* _INSTRUCTIONS FOR THE TASK_:
Those lines of the records that contain "SOLUTION" are to be located and copied.

:: DATA FOR REVIEW ::

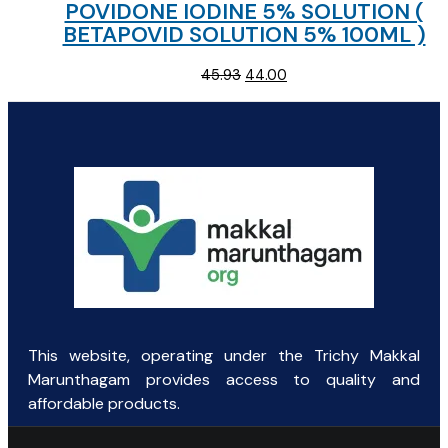
POVIDONE IODINE 5% SOLUTION (
BETAPOVID SOLUTION 5% 100ML )
Original
Current
45.93
44.00
price
price
was:
is:
₹45.93.
₹44.00.
This website, operating under the Trichy Makkal
Marunthagam provides access to quality and
affordable products.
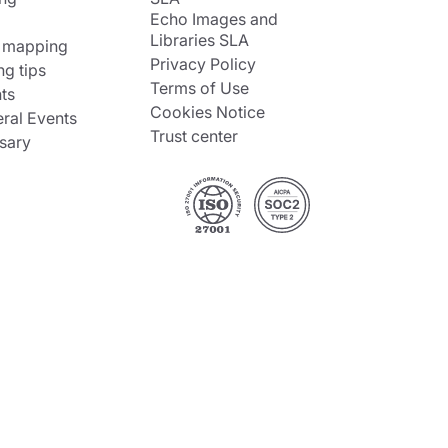
Echo Images and
Libraries SLA
 mapping
Privacy Policy
ng tips
Terms of Use
ts
Cookies Notice
ral Events
Trust center
sary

:::

* _EXERCISE ANSWER_:
POVIDONE IODINE 5% SOLUTION (
BETAPOVID SOLUTION 5% 100ML )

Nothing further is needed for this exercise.